Enjoying simple, not electrical
As another year comes and goes, I can't imagine what my grandparents are thinking. Do they pause during the day, puzzled by why a life's worth of learning doesn't prevent surprises? Does the ever-changing technology slow their steps? Do video games and cellular telephones silence them? Are they simply remembering a time when they played games without power cords and cranked their telephones before making a call?
I can't imagine what I'll say, 60 years from now, after a college education, job experience, countless mistakes and lessons learned. Will I be able to stay hip to the latest trends and inventions? Will I reminisce about a simpler time when you could watch a movie in your own home and make phone calls in the car and view the morning paper on a computer?
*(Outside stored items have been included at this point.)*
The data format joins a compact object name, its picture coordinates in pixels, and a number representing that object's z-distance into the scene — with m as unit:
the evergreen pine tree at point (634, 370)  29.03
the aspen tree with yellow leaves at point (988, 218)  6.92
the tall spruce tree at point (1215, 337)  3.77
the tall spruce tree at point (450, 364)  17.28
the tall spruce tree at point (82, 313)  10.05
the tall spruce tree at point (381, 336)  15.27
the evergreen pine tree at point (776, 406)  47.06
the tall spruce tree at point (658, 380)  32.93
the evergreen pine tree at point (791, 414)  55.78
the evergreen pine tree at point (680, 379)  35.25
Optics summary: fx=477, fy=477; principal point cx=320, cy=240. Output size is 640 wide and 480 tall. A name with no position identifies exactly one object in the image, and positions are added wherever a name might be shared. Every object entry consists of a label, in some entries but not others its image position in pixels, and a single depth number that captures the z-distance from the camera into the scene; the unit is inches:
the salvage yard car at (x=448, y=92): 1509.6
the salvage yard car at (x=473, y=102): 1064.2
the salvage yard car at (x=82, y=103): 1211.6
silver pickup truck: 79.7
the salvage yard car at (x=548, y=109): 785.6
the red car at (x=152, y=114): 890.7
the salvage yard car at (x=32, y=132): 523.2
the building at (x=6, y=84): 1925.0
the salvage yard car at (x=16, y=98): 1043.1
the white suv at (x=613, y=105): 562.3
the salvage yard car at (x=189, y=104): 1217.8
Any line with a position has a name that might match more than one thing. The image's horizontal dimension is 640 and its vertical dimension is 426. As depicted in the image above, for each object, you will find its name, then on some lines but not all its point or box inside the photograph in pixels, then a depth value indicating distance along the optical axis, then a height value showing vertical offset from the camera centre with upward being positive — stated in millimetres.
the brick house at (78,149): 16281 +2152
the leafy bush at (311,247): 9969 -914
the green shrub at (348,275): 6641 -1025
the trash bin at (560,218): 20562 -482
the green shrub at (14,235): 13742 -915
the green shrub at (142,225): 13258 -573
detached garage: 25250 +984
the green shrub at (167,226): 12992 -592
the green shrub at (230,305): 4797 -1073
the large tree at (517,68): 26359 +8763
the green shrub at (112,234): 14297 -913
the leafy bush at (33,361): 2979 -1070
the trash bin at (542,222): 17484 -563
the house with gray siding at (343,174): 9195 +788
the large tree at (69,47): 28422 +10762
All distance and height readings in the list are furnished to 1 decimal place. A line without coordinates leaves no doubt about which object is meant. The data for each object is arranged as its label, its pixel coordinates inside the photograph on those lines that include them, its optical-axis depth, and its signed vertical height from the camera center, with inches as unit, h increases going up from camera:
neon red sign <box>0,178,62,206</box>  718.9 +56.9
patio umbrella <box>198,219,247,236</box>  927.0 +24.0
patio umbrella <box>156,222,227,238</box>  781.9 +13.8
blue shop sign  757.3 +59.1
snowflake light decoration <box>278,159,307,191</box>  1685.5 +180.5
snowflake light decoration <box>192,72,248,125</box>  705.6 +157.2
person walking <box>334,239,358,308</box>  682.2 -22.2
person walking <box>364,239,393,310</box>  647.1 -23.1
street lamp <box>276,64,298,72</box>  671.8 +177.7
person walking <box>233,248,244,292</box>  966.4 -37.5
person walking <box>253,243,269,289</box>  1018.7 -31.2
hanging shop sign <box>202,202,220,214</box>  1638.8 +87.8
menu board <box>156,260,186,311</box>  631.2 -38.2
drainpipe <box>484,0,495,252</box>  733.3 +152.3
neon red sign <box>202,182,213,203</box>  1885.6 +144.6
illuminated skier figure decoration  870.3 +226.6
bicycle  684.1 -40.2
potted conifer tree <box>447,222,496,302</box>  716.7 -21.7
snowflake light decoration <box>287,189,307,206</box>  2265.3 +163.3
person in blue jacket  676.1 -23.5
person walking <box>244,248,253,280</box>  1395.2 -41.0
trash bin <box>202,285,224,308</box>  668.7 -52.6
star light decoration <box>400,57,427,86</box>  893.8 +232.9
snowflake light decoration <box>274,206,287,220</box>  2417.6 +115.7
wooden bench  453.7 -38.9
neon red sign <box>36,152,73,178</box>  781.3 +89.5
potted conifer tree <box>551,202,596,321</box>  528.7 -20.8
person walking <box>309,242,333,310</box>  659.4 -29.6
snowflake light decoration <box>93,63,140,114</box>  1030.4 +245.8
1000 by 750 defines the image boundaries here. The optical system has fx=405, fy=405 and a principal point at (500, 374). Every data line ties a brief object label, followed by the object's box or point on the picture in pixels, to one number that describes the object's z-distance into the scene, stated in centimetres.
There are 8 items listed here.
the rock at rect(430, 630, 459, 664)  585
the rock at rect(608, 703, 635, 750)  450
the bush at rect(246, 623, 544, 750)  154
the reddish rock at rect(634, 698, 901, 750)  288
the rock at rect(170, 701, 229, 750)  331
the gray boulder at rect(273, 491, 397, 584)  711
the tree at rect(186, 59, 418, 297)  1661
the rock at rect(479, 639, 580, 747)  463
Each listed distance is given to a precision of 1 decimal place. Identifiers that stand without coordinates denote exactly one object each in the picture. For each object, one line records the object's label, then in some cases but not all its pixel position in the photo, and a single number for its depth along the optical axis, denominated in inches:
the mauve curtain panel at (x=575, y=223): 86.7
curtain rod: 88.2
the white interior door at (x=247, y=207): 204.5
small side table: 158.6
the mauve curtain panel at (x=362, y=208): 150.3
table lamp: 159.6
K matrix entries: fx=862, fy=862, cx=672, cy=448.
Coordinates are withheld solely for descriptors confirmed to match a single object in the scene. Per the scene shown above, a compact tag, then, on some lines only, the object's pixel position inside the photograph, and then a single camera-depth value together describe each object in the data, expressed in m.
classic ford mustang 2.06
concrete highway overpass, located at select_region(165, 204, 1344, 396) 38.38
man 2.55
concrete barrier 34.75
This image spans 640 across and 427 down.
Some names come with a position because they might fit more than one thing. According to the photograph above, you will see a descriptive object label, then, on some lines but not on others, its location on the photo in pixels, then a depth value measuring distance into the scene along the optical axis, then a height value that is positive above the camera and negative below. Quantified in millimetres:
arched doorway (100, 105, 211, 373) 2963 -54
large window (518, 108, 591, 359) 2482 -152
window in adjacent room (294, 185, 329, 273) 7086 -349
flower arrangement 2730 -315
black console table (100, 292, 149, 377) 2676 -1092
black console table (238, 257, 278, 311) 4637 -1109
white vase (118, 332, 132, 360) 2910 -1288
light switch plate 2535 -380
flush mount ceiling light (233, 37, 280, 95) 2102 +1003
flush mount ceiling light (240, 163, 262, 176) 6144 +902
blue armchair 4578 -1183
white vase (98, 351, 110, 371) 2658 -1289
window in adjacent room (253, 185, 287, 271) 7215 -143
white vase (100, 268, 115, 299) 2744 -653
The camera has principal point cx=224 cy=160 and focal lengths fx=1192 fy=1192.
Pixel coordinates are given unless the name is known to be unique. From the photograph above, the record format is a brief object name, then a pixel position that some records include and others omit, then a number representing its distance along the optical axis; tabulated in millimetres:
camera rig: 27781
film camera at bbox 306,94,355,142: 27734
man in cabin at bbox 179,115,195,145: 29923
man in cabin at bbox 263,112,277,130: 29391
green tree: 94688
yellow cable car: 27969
What will puzzle me in 60 years? What will my children want for their birthday? I am beginning to understand why my grandparents always gave me a sweater and some spending cash.
There is hope, however. There is a way in which I can (as my grandparents have) hold on to life's simple pleasures; the pleasures that never go out of style or run out of batteries.
On New Year's Day I was in my car, driving home from an afternoon of shopping. I was caught by surprise by the sunset. It was beautiful, like red wine spilled across the horizon. Before I was able to enjoy the view, I had to end a number of tasks, none of which included driving. I had to end a conversation and hang up my cell phone. I had to still the CD that spun inside my car stereo. Then I set my cruise control, to free up another limb for viewing this incredible work of nature. And there it was. Bold and radiant and sinking quickly, the sunset warmed me in ways unmatched by electricity.
I reveled in knowing that a sunset engaged me, a child of the Internet. I thought of settlers, sitting on their front porches, and realized why the western sky looked so promising. I thought of all the people who had enjoyed the same sunset, and past sunsets, and I was proud of myself for enjoying such a previously unassuming sight. I was so proud of the surfacing of my aesthetic side that I did the only thing I knew to do in an exciting situation. I grabbed my cellular phone and speed dialed everyone in my electronic address
book. I commanded that they stop playing Nintendo and surfing the 'net and go outside and look at the sunset.
As the sun retreated beneath the horizon I understood why feeding birds and taking walks and talking about the weather is so important to my grandparents. Even before the crank telephone, there was the sunset. And after "cellular" becomes an archaic buzzword, there will be the sunset.